Em vez de reproduzir rótulos, Augusto Fonseca faz desenhos de invólucros, como se retirasse a identificação visual imediata dos produtos. Vemos apenas alusões indiretas a marcas de empresas a partir de garrafas e latas, sejam feitas em pontilhados vazados formados pela palavra “compre” carimbada, imperativo que tende a comandar a nossa existência, ou em pinturas mais detalhadas de recipientes. O mero contorno das embalagens, de tanto que elas circulam na mídia, parecem já trazer o nome e a imposição para o consumo arraigados em seu interior. 

O ciclo de consumo e descarte, de tão acelerado e disseminado, está a beira de provocar uma obsolescência programada também na arte, como se o artista precisasse inventar uma nova série inédita para cada uma das feiras de arte.

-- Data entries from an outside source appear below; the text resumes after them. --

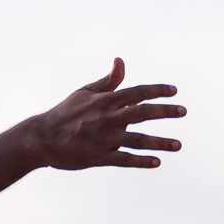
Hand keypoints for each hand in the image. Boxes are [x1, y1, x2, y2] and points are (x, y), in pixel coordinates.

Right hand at [27, 58, 185, 170]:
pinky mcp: (97, 157)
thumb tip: (121, 61)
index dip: (158, 90)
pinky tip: (156, 162)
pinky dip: (141, 161)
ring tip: (178, 145)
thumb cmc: (63, 113)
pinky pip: (124, 160)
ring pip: (138, 139)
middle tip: (183, 112)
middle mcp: (107, 118)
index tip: (175, 91)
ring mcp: (103, 139)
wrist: (40, 138)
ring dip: (160, 142)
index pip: (138, 92)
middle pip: (143, 113)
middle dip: (165, 112)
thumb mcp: (85, 92)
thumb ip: (108, 81)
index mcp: (105, 101)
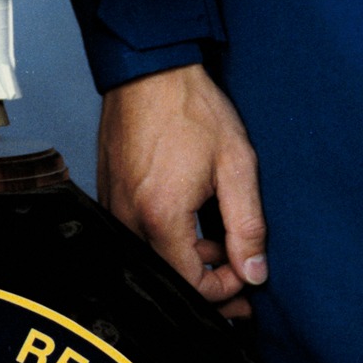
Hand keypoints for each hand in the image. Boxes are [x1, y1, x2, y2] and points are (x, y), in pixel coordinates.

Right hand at [97, 64, 266, 307]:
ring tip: (217, 244)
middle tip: (238, 276)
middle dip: (206, 284)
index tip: (245, 275)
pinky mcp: (108, 195)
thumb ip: (248, 227)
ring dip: (185, 262)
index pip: (190, 286)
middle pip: (167, 278)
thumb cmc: (191, 110)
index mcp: (161, 217)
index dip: (223, 292)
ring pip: (151, 259)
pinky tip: (189, 227)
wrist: (149, 70)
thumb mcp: (236, 166)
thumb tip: (255, 273)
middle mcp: (128, 218)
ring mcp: (112, 207)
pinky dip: (165, 242)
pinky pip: (136, 236)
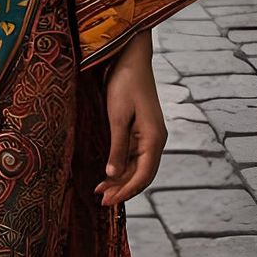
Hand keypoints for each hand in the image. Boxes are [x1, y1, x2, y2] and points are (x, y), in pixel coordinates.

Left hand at [95, 32, 165, 206]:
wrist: (130, 55)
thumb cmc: (125, 82)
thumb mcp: (117, 115)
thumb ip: (117, 146)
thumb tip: (113, 175)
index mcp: (154, 138)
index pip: (143, 175)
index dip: (126, 190)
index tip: (108, 201)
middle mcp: (155, 139)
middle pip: (141, 173)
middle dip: (122, 189)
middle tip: (101, 200)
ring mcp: (149, 134)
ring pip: (137, 165)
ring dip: (120, 179)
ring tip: (101, 190)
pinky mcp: (140, 128)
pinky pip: (133, 154)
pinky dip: (121, 165)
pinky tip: (108, 172)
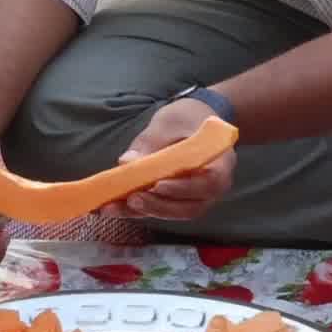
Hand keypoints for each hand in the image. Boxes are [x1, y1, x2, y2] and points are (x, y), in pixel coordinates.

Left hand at [108, 98, 234, 225]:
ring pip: (174, 213)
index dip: (183, 188)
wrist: (195, 120)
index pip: (208, 184)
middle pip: (190, 207)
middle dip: (158, 206)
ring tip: (115, 206)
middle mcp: (212, 188)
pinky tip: (111, 208)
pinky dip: (136, 211)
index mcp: (220, 164)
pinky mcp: (177, 200)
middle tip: (132, 199)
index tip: (157, 185)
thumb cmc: (187, 118)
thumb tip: (126, 162)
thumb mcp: (170, 122)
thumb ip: (151, 143)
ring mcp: (196, 197)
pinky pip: (160, 210)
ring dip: (144, 212)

O trabalho de Augusto Fonseca, em vez de buscar uma novidade esvaziada, é uma reflexão sobre o nosso tempo e simultaneamente um diálogo com a história da arte recente. O artista faz uma referência ao trabalho de Waldemar Cordeiro, líder do grupo de arte concreta paulista que na década de 1960 desenvolveu o que chamou de Popcreto, uma transformação estrutural das proposições artísticas com ênfase em seus sentidos e significações. Em vez da objetividade da palavra “canalha”, Augusto Fonseca, usando a mesma tipografia e cor vermelha de Cordeiro, aborda o cinismo atual com a palavra “querido” em uma bandeira, que por si só é um emblema de certo ideário moral de nossa cultura. A mostra de Augusto Fonseca aborda com humor a estetização do mundo e o consumismo contemporâneo, apontando para as contradições entre o capitalismo artista e o artista no capitalismo.

 * Lipovetsky, Gilles. A estetização do mundo: viver na época do capitalismo artista. São Paulo: Companhia das Letras, 2015.